▶ EXERCISE MATERIALS:
........

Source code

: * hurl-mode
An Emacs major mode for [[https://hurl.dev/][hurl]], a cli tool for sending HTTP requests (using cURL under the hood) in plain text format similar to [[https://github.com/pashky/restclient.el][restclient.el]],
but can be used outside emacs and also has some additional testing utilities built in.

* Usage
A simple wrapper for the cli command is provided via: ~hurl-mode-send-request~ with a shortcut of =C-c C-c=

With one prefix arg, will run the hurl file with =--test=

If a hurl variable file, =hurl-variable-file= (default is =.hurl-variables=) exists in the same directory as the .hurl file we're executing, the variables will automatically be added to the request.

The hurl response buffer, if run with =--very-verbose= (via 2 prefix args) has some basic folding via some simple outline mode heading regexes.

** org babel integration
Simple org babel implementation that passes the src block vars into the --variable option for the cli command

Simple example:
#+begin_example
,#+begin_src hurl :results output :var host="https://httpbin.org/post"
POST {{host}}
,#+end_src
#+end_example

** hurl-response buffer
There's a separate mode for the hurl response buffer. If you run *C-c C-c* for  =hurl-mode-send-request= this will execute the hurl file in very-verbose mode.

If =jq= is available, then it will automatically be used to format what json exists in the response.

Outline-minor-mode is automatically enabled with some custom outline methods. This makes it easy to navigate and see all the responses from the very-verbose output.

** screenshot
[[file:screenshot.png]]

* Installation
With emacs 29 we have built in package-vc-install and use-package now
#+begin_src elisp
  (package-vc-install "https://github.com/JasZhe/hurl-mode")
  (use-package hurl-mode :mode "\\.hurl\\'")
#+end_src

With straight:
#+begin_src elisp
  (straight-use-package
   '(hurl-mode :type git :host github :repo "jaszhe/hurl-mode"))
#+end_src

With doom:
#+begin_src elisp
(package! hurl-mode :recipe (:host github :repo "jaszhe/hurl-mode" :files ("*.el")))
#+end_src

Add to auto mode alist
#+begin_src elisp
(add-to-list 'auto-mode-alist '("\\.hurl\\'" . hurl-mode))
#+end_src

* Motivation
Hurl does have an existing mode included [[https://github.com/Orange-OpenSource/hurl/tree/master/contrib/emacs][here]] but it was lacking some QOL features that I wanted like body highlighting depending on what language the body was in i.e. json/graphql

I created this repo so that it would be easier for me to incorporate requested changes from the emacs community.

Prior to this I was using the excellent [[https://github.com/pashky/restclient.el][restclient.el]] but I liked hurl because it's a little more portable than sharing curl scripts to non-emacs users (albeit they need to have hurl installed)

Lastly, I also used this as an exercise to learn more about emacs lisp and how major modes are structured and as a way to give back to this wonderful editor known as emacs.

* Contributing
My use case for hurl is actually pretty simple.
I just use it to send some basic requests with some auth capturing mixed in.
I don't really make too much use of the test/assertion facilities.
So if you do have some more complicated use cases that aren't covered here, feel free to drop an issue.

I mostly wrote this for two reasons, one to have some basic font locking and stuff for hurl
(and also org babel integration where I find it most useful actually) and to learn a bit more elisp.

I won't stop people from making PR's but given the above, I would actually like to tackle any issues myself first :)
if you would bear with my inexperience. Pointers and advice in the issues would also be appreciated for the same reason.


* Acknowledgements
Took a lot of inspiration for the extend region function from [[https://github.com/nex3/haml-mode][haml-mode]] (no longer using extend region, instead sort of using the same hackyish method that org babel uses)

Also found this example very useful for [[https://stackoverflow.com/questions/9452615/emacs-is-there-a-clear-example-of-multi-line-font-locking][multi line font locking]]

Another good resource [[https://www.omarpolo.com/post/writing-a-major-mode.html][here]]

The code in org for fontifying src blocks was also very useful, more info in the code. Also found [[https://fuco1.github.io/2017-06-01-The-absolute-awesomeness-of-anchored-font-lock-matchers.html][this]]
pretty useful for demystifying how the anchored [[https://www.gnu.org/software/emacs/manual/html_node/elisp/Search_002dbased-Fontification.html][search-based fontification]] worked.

........

▶ TASK TO CARRY OUT: Transcribe all of the records above without altering anything.

▶ ANSWER:
Source code

: * hurl-mode
An Emacs major mode for [[https://hurl.dev/][hurl]], a cli tool for sending HTTP requests (using cURL under the hood) in plain text format similar to [[https://github.com/pashky/restclient.el][restclient.el]],
but can be used outside emacs and also has some additional testing utilities built in.

* Usage
A simple wrapper for the cli command is provided via: ~hurl-mode-send-request~ with a shortcut of =C-c C-c=

With one prefix arg, will run the hurl file with =--test=

If a hurl variable file, =hurl-variable-file= (default is =.hurl-variables=) exists in the same directory as the .hurl file we're executing, the variables will automatically be added to the request.

The hurl response buffer, if run with =--very-verbose= (via 2 prefix args) has some basic folding via some simple outline mode heading regexes.

** org babel integration
Simple org babel implementation that passes the src block vars into the --variable option for the cli command

Simple example:
#+begin_example
,#+begin_src hurl :results output :var host="https://httpbin.org/post"
POST {{host}}
,#+end_src
#+end_example

** hurl-response buffer
There's a separate mode for the hurl response buffer. If you run *C-c C-c* for  =hurl-mode-send-request= this will execute the hurl file in very-verbose mode.

If =jq= is available, then it will automatically be used to format what json exists in the response.

Outline-minor-mode is automatically enabled with some custom outline methods. This makes it easy to navigate and see all the responses from the very-verbose output.

** screenshot
[[file:screenshot.png]]

* Installation
With emacs 29 we have built in package-vc-install and use-package now
#+begin_src elisp
  (package-vc-install "https://github.com/JasZhe/hurl-mode")
  (use-package hurl-mode :mode "\\.hurl\\'")
#+end_src

With straight:
#+begin_src elisp
  (straight-use-package
   '(hurl-mode :type git :host github :repo "jaszhe/hurl-mode"))
#+end_src

With doom:
#+begin_src elisp
(package! hurl-mode :recipe (:host github :repo "jaszhe/hurl-mode" :files ("*.el")))
#+end_src

Add to auto mode alist
#+begin_src elisp
(add-to-list 'auto-mode-alist '("\\.hurl\\'" . hurl-mode))
#+end_src

* Motivation
Hurl does have an existing mode included [[https://github.com/Orange-OpenSource/hurl/tree/master/contrib/emacs][here]] but it was lacking some QOL features that I wanted like body highlighting depending on what language the body was in i.e. json/graphql

I created this repo so that it would be easier for me to incorporate requested changes from the emacs community.

Prior to this I was using the excellent [[https://github.com/pashky/restclient.el][restclient.el]] but I liked hurl because it's a little more portable than sharing curl scripts to non-emacs users (albeit they need to have hurl installed)

Lastly, I also used this as an exercise to learn more about emacs lisp and how major modes are structured and as a way to give back to this wonderful editor known as emacs.

* Contributing
My use case for hurl is actually pretty simple.
I just use it to send some basic requests with some auth capturing mixed in.
I don't really make too much use of the test/assertion facilities.
So if you do have some more complicated use cases that aren't covered here, feel free to drop an issue.

I mostly wrote this for two reasons, one to have some basic font locking and stuff for hurl
(and also org babel integration where I find it most useful actually) and to learn a bit more elisp.

I won't stop people from making PR's but given the above, I would actually like to tackle any issues myself first :)
if you would bear with my inexperience. Pointers and advice in the issues would also be appreciated for the same reason.


* Acknowledgements
Took a lot of inspiration for the extend region function from [[https://github.com/nex3/haml-mode][haml-mode]] (no longer using extend region, instead sort of using the same hackyish method that org babel uses)

Also found this example very useful for [[https://stackoverflow.com/questions/9452615/emacs-is-there-a-clear-example-of-multi-line-font-locking][multi line font locking]]

Another good resource [[https://www.omarpolo.com/post/writing-a-major-mode.html][here]]

The code in org for fontifying src blocks was also very useful, more info in the code. Also found [[https://fuco1.github.io/2017-06-01-The-absolute-awesomeness-of-anchored-font-lock-matchers.html][this]]
pretty useful for demystifying how the anchored [[https://www.gnu.org/software/emacs/manual/html_node/elisp/Search_002dbased-Fontification.html][search-based fontification]] worked.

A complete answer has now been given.